D’un côté, il est indéniable que cette guerre a pesé lourd sur l’Europe. Si Poutine avait envahi l’Ukraine sans résistance, l’économie européenne aurait moins souffert, c’est une évidence. Mais le simple fait de poser cette hypothèse – et d’en mesurer les conséquences économiques – ne suffit pas à légitimer cette guerre injuste. D’un autre côté, cette guerre a offert au peuple ukrainien une identité renouvelée, une fierté nationale qui pourrait bien être le ferment d’un futur inattendu. Une nation se construit souvent dans la douleur et l’avenir nous dira ce qu’il sortira de ce nouveau peuple.

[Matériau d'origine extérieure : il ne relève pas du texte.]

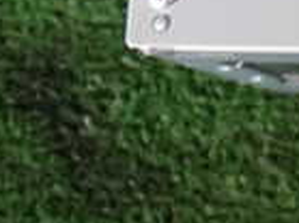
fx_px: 1640
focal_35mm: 190
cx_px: 596
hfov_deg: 9.7
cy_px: -150
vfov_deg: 7.6
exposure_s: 1/40
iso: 250
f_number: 2.9
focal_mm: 7.84
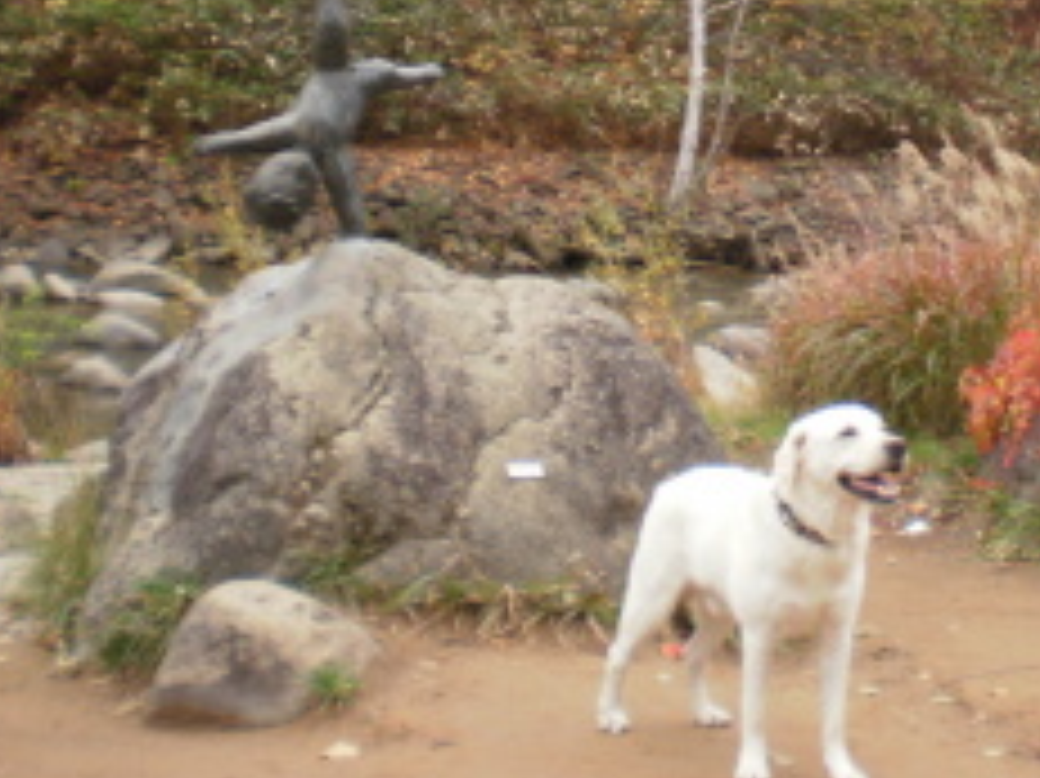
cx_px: 770
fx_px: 2342
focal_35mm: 78
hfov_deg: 24.8
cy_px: 79
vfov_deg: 18.6
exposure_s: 1/80
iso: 100
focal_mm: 6.3
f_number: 3.1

Certains, encore aujourd’hui, soutiennent que l’Ukraine n’existe pas en tant que nation distincte, que son destin est de se fondre dans la Russie. Je ne peux pas souscrire à cette idée. Il me semble que l’Ukraine a sa propre histoire, sa propre trajectoire, perceptible au moins depuis le XIXe siècle. Mais l’histoire a souvent montré qu’une nation ne se résume pas à son identité culturelle. Il y a aussi la géographie, les rapports de force, la puissance du voisin. Quand on vit à côté d’un empire, il est difficile d’ignorer ses ordres.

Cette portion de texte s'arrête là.